▶ _DETTAGLI DELL'ESERCIZIO_
Prosegui il brano sullo sgombero del TeLOS di via Concordia a Saronno, scrivendo il seguito dopo l'ultima frase riportata.

▶ _BRANO DI LETTURA_
▼▼▼
Nella mattinata del 15 Gennaio un imponente schieramento di forze
dell'ordine (PS, Digos, CC e Polizia Locale) ha provveduto a blindare
via Concordia a Saronno, dove si trova il TeLOS (Territorio Libero
Saronnese), uno stabile disabitato da anni che era stato occupato sin
dallo scorso mese di settembre da un gruppo di giovani libertari (vedi
U.N. n. 39).
Evidentemente, "chi di dovere" si era da tempo dovuto arrendere
all'evidenza dei fatti: a nulla infatti erano valsi tutti i tentativi
messi in atto per costringere gli occupanti ad arrendersi ed
abbandonare lo stabile.
Non erano stati sufficienti i primi tentativi di sgombero da parte dei
locali C.C. nell'immediatezza dell'occupazione come non erano bastati i
successivi attacchi messi in atto nel mese di novembre direttamente dai
sedicenti "proprietari" dello stabile, assistititi moralmente e
fisicamente dal loro nume tutelare, un ben noto personaggio saronnese
dedito ad affari e politica, che avevano bloccato il cancello di
ingresso con una barriera di cemento, murato la porta di ingresso e
divelto il portone del locale dove si tenevano i concerti.
Né avevano convinto gli occupanti la serie di attacchi mediante
l'irruzione notturna per distruggere tutto quello che si trovava nei
locali, arrivando a provocare danni anche al tetto pur di rendere
inagibile l'immobile, oppure, ultimamente il tentativo di provocare un
incendio.
Il 15 mattina, dopo avere completamente isolato via Concordia dal resto
della cittadina, un manipolo di operai, protetti dalle forze del
sedicente Ordine, ha provveduto a rendere completamente inutilizzabili
i locali, arrivando anche a sigillare le finestre con lastre di ferro
ed a cancellare i murales che nel tempo avevano portato un minimo di
colore nel grigiore cittadino.
▲▲▲
▶ _RECORD ESTRATTI_
▼▼▼
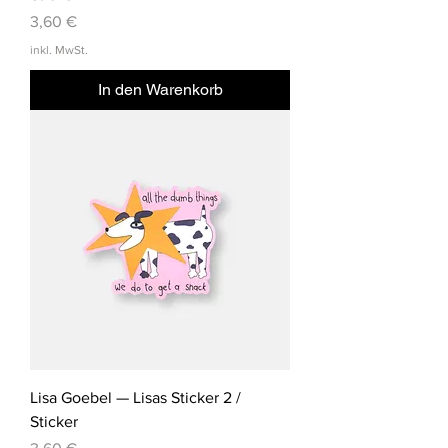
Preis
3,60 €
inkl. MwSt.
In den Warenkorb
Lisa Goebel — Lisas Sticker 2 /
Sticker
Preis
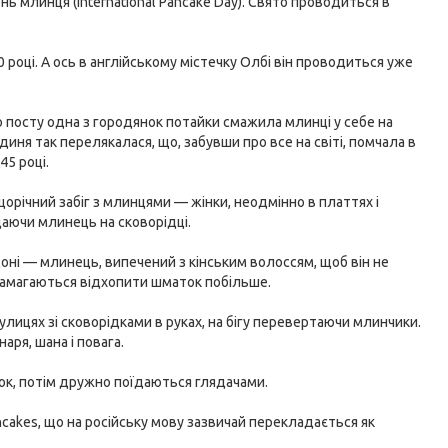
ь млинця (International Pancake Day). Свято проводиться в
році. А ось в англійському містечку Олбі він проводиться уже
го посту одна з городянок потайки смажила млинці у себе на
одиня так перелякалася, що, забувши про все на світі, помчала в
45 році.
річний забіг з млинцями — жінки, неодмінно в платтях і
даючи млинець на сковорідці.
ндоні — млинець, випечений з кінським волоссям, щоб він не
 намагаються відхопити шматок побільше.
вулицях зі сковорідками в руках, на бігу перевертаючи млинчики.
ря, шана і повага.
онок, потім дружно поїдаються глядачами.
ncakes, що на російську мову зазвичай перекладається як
▲▲▲
▼▼▼
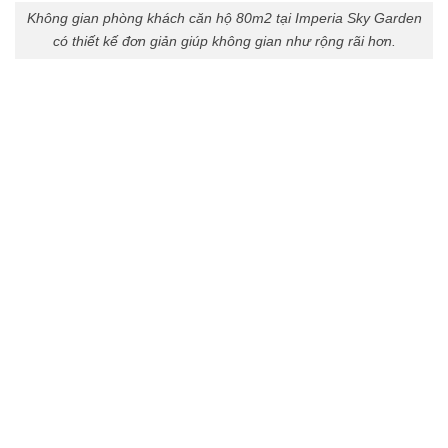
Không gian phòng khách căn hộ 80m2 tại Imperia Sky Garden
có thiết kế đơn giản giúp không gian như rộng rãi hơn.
▲▲▲
▶ _RISPOSTA ALL'ESERCIZIO_
A completamento dell'opera, infine, sui muri del TeLOS sono stati
affissi avvisi secondo i quali lo stabile è ora sottoposto a
sequestro da parte dell'autorità giudiziaria, espediente
già utilizzato nei confronti del cantiere TAV in Val di Susa..
Si potrebbe disquisire sul fatto che tanta solerzia venga riservata
all'unico spazio effettivamente autogestito della zona mentre di ben
altri fatti che avvengono quotidianamente nel basso Varesotto la
suddetta Autorità se ne fotte altamente ma sarebbe fiato
sprecato.
Né è nostra abitudine meravigliarci di avvenimenti di
questo genere in quanto sappiamo perfettamente che la forza dello Stato
viene comunemente esercitata per reprimere qualsiasi atto contrario
alla morale comune "Vivi, Produci, Crepa" e che quindi esempi come il
TeLOS non devono esistere in quanto sostanzialmente sovvertitori della
suddetta morale.
Abbiamo però la speranza se non la certezza che un altro TeLOS
nascerà dalle ceneri del primo, la cui pur breve vita ha
dimostrato come sia possibile creare uno spazio all'interno del quale
possono svilupparsi relazioni e valori concretamente alternativi a
quelli correnti..
Crazy Cat
L'attività dei compagni e delle compagne di Libera, dopo mesi
dallo sgombero procede: dal 21 al 23 gennaio tra l'altro hanno
volantinato all'incontro farsa organizzato dal comune con tema "la
partecipazione" ottenendo la solidarietà di molti e l'ennesimo
muro di arroganza da parte di istituzioni e polizia.
In un comunicato Libera, dando tutta la propria solidarietà al
Cox 18 di Milano sotto sgombero, ribadisce il suo punto di vista e
mette sotto accusa i politici locali:
"Dopo 5 mesi dallo sgombero l'area di Libera è ancora deserta.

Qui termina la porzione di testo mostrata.